Hoarfrost is probably my favorite of winter’s many presentations. It’s way better than the presentation where you and your buddy get a four-wheel-drive truck stuck in deep snow halfway to the middle of nowhere. And way better than the one where your big sister talks you into sticking your tongue onto a metal post in subzero temperatures.
The “hoar” in hoarfrost, near as I can tell from slipping around on the internet, is derived from the Old English term “har,” meaning gray or white with connotations of old age.
Hoarfrost develops on almost anything upright when ideal conditions persist: trees, grass, and fences. Overnight, a brilliant white sheath of scales grows on every exposed limb, every post, and every wire. Even overhead powerlines become enveloped in frost.

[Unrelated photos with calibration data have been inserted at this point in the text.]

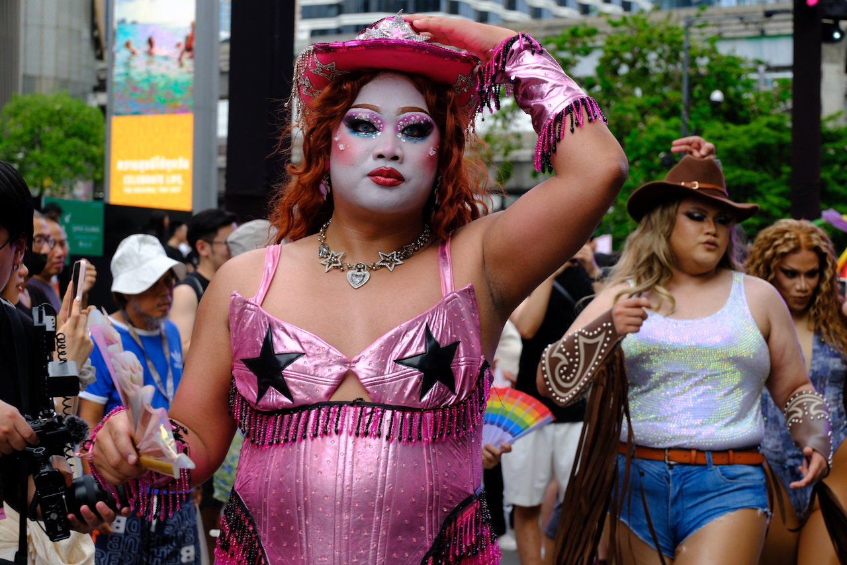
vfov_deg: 18.2
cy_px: 282
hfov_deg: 27.0
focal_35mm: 75
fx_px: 1765
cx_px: 424
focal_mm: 50
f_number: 5
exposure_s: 1/500
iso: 400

So far as frost goes, hoarfrost is easily the most fragile of formations. Shaking a heavily bejeweled tree or bumping against an encrusted fence will cause the frost to detach and spill down wholesale. The entire coat of frost will instantly shed as sparkles of so much fairy dust. A brisk wind will clear an entire landscape in a spectacular wash of sparkles.
Yesterday morning came with heavy hoarfrost and a cold inversion pressed against the prairie south of my home. As soon as the sun cleared the hills east of my house, I ran outside to capture images. The last photograph features my house when the sun, as it does, finally scoured the frozen mist from the earth.